No ALTQ support in kernel
ALTQ related functions disabled
reqrypt.pf.conf:17: syntax error
reqrypt.pf.conf:18: syntax error
reqrypt.pf.conf:19: syntax error
reqrypt.pf.conf:20: syntax error
pactl: Syntax error in config file: pf rules not loaded
error: pfctl command returned non-zero exit status 256
warning: unable to accept incoming connection to configuration server localhost:40404 from non-local address

[yaroslav-v]

Another update. Looks like pf in macOS doesn't support the divert-packet command.

I've found no really useful information regarding this question, but here is a thread on Reddit about divert sockets in macOS.

Hope you'll be able to find a different approach for macOS :).

[basil00]

From memory you need to enable the firewall under Security and Privacy in System Settings.

[yaroslav-v]

Yes, pf is disabled by default in macOS.

However, it's not enough to just enable the firewall to turn on pf. It's necessary to enable an additional option in System Preferences -> Security & Privacy -> Firewall -> Firewall options -> Check "Enable stealth mode". Probably it enables pf to filter data on low level. Besides there is an option to enable pf via $sudo pfctl -e.

Anyway, this doesn't help much because we're getting the same error reqrypt.pf.conf:17: syntax error, for all lines where divert-packet command is used.

[basil00]

Yes, I also cannot find any information on how to enable divert sockets on modern MacOS, or even if it is supported at all. I did notice that man divert still brings up the divert socket man page, which is encouraging, but this only provides information about the programming API.
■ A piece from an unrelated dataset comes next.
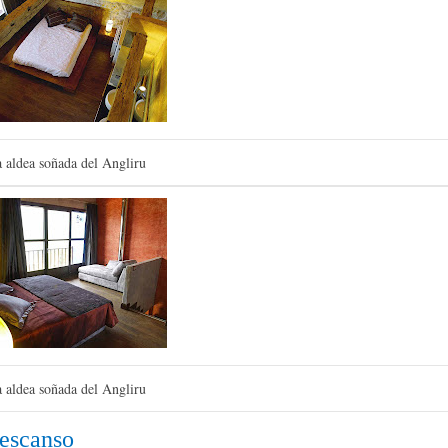
 aldea soñada del Angliru
 aldea soñada del Angliru
descanso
So is it possible that support was silently dropped?

[yaroslav-v]

I've spent some time reading manuals and it looks like pf on macOS is based on OpenBSD 4.5/4.6 and this version doesn't support the divert-packet command as modern OpenBSD versions.

Here is an article regarding pf on macOS with some information on the matter. Probably Apple's implementation isn't complete or it's just outdated.

[basil00]

One idea is to figure out the ioctl (or other) interface that pf uses and see if it is possible to enable divert sockets that way. This is probably the better way of implementing it anyway, if possible. This assumes that divert sockets are even supported by the kernel, which is not clear.

Otherwise, ReQrypt MacOS support will be dead.